Одна­ко нигде в поэме Монголия как вариант убежища не называется. В последней главе Пугачев и его сподвижники говорят о бегстве в Азию через и Каспий. То есть обсуждается идея, которую действительно высказывал реальный Пугачев, стремившийся в Пер­сию или на Кубань.

Монгольские же орды, упоминаемые в монологе самозванца, – это условное название всех кочевых азиатских народов в поэме, включая башкир, татар, калмыков, воевавших на стороне Пугачева. Доказательством тому являются слова самозванца в четвертой главе, речь Зарубина в шестой главе и следующий ответ Крямина Пугачеву:

Знаем мы, знаем твой монгольский народ, Нам ли храбрость его неизвестна? Кто же первый, кто первый, как не этот сброд, Под Самарой ударился в бегство?

Есенин, думается, не в целях конспирации интересовался личностью Пугачева и его эпохой. Подтверждением тому и само про­изведение, речь о котором впереди, и свидетельства современников, и известное высказывание поэта:

«Я несколько лет изучал мате­риалы и убедился, что Пушкин во многом был неправ.

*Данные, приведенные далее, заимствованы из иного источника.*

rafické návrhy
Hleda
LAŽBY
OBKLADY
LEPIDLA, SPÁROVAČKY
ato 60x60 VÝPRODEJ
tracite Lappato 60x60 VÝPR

Я не говорю уже о том, что у него была своя дворянская точка зрения. И в пове­сти, и в истории. Например, у него найдем очень мало имен бунтовщиков, но очень много имен усмирителей или тех, кто погиб от рук пугачевцев. Я очень, очень много прочел для своей трагедии и нахожу, что многое Пушкин изобразил просто неверно. Прежде всего сам Пугачев. Ведь он был почти гениальным человеком, да и многие другие из его сподвижников были людьми крупными, яркими фигурами, а у Пушкина это как-то пропало» ( С. Пись­ма // Есенин С. Собр. соч.: В 5 т. – Т. 5. – М., 1962).

Пушкинская версия Пугачева – отправная точка для С. Есенина во время его работы над поэмой, поэтому есть смысл сказать о ней особо. Из «Истории Пугачева» следует, что русский бунт – это не универсальное явление, русский бунт русскому бунту рознь. Показательно, как по-разному Пушкин оценивает действия противоборствующих сторон в событиях 1766-1771 годов и пугачевского бун­та 1773-1775 годов.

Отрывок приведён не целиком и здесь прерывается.